Please copy exactly the lines from the top of the data through the line containing "We are now ready", and nothing else.
─── Data extract ───
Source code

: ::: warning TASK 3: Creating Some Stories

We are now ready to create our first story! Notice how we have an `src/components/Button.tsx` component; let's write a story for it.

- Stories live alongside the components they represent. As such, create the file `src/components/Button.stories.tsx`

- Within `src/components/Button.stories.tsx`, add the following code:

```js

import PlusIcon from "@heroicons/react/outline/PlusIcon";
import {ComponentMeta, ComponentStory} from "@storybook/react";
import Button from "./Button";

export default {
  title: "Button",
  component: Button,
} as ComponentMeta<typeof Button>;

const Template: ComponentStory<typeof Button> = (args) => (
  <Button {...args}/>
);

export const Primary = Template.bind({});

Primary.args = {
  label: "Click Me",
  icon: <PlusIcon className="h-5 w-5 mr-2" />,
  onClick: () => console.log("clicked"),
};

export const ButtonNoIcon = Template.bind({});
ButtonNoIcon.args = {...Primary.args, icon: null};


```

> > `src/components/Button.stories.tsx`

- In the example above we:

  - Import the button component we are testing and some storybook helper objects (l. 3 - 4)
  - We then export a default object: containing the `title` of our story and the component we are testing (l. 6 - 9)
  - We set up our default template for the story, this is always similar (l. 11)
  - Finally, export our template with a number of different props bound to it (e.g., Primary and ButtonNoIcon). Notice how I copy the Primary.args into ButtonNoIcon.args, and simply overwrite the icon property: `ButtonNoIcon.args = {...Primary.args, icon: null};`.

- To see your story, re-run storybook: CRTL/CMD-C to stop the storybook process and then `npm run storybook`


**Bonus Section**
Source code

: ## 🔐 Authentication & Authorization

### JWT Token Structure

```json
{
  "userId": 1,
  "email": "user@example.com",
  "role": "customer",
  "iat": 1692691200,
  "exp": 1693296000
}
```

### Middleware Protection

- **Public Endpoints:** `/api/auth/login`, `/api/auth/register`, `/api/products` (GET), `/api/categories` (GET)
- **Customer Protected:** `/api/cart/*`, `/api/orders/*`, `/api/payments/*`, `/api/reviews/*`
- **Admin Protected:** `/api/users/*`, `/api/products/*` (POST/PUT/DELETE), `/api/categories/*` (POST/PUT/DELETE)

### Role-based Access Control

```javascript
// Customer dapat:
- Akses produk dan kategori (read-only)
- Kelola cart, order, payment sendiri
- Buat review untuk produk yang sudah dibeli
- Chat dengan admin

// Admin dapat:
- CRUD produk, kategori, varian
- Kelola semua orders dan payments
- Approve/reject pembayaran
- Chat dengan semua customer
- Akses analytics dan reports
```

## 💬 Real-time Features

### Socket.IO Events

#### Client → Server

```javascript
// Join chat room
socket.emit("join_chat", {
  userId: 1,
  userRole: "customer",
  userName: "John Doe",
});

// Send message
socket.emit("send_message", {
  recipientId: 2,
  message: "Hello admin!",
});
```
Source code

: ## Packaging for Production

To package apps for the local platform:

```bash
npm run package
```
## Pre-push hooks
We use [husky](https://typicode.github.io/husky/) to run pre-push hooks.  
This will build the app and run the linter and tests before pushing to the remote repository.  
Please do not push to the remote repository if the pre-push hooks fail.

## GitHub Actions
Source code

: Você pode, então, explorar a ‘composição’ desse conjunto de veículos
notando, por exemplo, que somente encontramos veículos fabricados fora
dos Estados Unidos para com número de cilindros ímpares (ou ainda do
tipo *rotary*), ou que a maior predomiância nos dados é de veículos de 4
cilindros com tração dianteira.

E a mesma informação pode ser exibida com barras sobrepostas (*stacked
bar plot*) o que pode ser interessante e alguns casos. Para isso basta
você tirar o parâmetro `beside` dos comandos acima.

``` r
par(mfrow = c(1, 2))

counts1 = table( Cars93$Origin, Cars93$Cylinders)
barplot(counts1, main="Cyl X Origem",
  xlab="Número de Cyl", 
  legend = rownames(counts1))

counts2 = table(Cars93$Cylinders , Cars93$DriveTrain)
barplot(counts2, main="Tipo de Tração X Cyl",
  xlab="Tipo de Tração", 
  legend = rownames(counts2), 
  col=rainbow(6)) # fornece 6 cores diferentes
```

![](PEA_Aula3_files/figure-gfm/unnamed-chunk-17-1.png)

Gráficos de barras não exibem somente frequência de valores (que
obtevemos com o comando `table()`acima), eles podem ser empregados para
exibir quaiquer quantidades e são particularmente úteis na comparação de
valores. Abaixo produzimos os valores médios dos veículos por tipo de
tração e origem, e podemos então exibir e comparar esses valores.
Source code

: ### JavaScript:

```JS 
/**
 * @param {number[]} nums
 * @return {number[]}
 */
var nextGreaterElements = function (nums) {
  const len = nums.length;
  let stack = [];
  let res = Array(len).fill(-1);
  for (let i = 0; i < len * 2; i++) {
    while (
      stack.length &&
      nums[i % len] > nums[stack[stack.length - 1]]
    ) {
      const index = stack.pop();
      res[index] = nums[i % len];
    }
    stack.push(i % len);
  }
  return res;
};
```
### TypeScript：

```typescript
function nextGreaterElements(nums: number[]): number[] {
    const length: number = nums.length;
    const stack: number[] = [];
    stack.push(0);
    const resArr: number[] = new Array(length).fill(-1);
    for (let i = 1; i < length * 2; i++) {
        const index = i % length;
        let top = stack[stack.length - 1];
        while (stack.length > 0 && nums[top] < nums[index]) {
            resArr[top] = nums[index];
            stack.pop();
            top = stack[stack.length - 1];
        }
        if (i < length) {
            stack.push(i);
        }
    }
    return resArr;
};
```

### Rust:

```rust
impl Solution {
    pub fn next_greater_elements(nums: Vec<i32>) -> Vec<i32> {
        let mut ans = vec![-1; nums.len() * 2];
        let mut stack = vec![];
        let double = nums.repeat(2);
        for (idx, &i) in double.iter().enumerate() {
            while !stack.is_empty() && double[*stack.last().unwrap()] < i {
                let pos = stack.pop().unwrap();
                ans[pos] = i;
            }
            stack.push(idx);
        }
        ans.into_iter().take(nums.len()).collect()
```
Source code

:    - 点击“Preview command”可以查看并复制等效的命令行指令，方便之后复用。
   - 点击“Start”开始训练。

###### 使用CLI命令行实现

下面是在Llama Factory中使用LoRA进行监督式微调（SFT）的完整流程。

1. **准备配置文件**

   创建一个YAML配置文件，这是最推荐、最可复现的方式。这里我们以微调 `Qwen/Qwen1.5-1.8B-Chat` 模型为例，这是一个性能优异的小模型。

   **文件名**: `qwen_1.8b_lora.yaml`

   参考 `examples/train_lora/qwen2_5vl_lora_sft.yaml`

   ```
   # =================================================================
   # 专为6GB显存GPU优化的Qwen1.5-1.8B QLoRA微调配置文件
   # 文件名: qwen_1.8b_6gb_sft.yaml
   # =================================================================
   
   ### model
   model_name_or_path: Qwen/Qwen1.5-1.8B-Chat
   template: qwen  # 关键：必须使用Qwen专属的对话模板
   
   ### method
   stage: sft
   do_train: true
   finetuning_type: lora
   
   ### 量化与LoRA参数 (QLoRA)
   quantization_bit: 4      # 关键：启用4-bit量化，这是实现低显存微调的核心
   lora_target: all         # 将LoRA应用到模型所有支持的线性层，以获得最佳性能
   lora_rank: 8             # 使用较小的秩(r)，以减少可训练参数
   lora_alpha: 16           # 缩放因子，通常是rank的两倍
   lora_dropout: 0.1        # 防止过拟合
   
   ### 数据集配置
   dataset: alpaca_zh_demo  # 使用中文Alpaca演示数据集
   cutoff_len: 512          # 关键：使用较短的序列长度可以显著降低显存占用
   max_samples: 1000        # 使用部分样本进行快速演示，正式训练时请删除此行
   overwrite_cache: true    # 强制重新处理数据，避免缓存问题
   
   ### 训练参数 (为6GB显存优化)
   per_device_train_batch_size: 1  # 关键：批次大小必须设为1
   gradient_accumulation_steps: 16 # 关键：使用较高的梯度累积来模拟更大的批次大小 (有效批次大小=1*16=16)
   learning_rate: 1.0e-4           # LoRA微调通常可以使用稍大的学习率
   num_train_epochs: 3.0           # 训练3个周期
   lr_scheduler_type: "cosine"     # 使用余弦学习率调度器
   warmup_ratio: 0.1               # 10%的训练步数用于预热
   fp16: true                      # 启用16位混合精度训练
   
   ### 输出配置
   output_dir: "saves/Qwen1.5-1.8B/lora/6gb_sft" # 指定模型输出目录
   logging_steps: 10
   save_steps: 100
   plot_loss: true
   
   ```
───
** Answer section **
Source code

: ::: warning TASK 3: Creating Some Stories

We are now ready to create our first story! Notice how we have an `src/components/Button.tsx` component; let's write a story for it.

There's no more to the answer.